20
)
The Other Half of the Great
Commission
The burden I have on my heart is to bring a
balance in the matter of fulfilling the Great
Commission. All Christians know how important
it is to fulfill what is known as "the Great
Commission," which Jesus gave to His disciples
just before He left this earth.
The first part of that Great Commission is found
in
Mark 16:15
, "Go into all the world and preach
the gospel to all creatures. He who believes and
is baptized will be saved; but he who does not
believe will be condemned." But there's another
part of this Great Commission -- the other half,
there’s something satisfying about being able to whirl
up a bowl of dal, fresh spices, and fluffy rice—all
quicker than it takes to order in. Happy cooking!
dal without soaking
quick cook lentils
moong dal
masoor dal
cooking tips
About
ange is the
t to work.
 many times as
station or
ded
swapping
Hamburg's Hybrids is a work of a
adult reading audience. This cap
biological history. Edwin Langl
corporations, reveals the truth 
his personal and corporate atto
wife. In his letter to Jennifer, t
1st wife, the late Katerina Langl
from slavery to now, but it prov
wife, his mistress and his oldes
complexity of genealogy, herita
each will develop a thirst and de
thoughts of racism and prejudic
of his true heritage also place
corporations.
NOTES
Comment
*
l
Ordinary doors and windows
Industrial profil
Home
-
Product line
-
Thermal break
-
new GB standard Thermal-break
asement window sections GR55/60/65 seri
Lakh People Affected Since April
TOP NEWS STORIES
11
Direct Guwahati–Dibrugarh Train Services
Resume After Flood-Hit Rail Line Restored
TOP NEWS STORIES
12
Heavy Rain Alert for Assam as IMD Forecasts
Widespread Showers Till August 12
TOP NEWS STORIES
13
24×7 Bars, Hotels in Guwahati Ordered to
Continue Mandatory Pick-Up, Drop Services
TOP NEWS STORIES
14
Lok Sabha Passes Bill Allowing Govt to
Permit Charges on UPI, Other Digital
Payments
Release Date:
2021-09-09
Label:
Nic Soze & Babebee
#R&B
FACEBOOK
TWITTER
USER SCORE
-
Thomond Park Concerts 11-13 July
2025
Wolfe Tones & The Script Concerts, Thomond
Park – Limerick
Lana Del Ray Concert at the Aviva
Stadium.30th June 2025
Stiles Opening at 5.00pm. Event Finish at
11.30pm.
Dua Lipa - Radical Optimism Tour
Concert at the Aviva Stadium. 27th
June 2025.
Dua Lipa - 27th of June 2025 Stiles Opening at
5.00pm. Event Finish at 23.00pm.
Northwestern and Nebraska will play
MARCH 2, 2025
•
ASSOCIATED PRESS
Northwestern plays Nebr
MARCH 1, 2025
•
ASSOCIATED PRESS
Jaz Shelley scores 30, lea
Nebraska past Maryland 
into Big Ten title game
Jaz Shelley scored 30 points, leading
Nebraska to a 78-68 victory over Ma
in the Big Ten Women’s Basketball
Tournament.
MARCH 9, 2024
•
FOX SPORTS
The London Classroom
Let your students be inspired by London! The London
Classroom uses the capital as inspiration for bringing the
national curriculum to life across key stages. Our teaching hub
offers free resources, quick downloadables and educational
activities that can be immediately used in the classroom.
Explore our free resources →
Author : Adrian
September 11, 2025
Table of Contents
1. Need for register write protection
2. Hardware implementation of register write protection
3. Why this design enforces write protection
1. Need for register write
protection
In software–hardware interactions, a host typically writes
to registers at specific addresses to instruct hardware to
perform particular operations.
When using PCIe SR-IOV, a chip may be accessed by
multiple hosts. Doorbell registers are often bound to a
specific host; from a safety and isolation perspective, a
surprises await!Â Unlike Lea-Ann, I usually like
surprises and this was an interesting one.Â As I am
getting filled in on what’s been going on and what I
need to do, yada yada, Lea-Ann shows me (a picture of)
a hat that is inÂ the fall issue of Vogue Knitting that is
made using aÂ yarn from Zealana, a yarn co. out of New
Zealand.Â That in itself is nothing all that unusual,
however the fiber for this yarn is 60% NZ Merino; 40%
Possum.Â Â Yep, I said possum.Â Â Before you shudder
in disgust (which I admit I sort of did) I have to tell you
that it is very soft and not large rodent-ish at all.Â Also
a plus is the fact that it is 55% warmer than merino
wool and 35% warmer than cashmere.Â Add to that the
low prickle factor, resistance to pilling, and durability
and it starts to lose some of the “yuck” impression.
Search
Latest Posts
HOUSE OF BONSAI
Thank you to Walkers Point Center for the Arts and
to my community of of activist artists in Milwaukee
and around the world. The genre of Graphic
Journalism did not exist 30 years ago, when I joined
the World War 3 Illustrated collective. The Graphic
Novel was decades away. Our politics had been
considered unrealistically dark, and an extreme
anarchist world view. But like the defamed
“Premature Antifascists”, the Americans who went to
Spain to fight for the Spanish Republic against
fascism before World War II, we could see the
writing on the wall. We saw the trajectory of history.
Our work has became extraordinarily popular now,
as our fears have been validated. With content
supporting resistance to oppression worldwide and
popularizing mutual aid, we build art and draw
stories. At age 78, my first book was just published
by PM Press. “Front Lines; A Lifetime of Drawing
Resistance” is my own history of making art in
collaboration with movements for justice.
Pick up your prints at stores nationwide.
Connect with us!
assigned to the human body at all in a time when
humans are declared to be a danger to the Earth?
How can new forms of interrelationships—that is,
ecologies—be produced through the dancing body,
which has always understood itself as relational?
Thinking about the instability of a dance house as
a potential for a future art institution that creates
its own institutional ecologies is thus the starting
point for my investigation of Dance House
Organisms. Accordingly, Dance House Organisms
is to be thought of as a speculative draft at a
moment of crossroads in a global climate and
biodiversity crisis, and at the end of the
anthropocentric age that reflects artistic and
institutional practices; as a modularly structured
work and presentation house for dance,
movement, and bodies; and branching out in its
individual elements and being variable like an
------------------------------------
» EXERCISE DIRECTIONS: Beginning with the line above that contains "Tournament.", copy each line exactly up to and including the line that contains "multiple hosts. Doorbell", and go no further.

» RESULT FOR THIS EXERCISE:
Tournament.
MARCH 9, 2024
•
FOX SPORTS
The London Classroom
Let your students be inspired by London! The London
Classroom uses the capital as inspiration for bringing the
national curriculum to life across key stages. Our teaching hub
offers free resources, quick downloadables and educational
activities that can be immediately used in the classroom.
Explore our free resources →
Author : Adrian
September 11, 2025
Table of Contents
1. Need for register write protection
2. Hardware implementation of register write protection
3. Why this design enforces write protection
1. Need for register write
protection
In software–hardware interactions, a host typically writes
to registers at specific addresses to instruct hardware to
perform particular operations.
When using PCIe SR-IOV, a chip may be accessed by
multiple hosts. Doorbell registers are often bound to a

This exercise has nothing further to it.